• _Text excerpt_
The risk of CAD which is the major cause of mortality in the world is determined by both genetic and non-genetic factors. The genetic determinants of CAD among type 2 diabetic patients are considered as risk factors for increased deaths among those subjects, and it has been strongly associated with SNP rs10911021 at the GLUL locus (Smith et al. 2010).

In risk allele carriers, the expression of GLUL gene that encodes glutamate-ammonia ligase and catalyzes the transformation of glutamic acid and ammonia into glutamine is decreased (Carobbio et al. 2004).

Many studies show that glutamine/glutamic acid metabolism is related to insulin secretion and glucose metabolism regulation. Glutamine increases both insulin secretion and mitochondrial metabolism in pancreatic islets (Beaney et al. 2016).

Our study tried to investigate the relationship between the GLUL polymorphism rs10911021 and the occurrence of coronary artery disease in the Egyptian population with or without T2DM. We found that this genetic variant was associated with CAD patients with and without type 2 diabetes. This goes hand in hand with a previous study which reported that rs10911021 polymorphism at the GLUL locus has been related to higher risk of coronary artery disease in patients with T2DM (Smith et al. 2010). However, another study reported that no association between rs10911021 and CAD was seen in non-T2DM Look AHEAD individuals (The Look AHEAD Research Group 2016).

This study correlated the GLUL polymorphism rs10911021 with obesity and other factors for metabolic syndrome in cardiovascular patients whether having diabetes or not. Our study shows a significant association between GLUL polymorphisms and waist, BMI, SBP, DBP, cholesterol, LDL, HDL, and PON1.

We found that the GLUL polymorphism is associated with 4.4-fold increased risk to develop CAD among diabetic patients and was associated with 2.3-fold increased risk to develop CAD; this is not in agreement with Qi et al. 2013 who found that the OR among non-diabetic CAD patients was not significantly different from 1, while it is significantly different from the OR in diabetic individuals with CAD.

Conclusion

We suggest GLUL rs10911021 as a predisposing locus for CAD in the region of the GLUL gene; however, more works are needed to better understand and recognize the biological mechanisms linking it to CAD in diabetes.

• _What this task involves_
According to the excerpt on the GLUL polymorphism and coronary artery disease, how much did the GLUL polymorphism increase the risk of developing CAD among diabetic patients?

• _Supplied data_
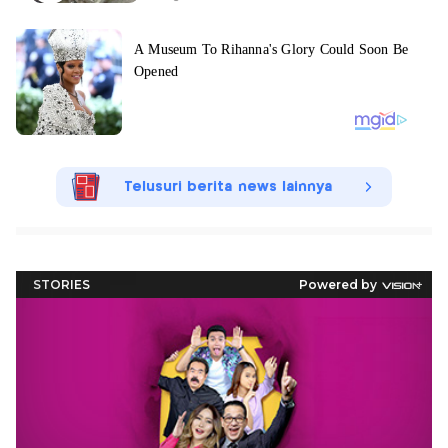
Telusuri berita news lainnya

• _Answer area_
It was associated with a 4.4-fold increased risk.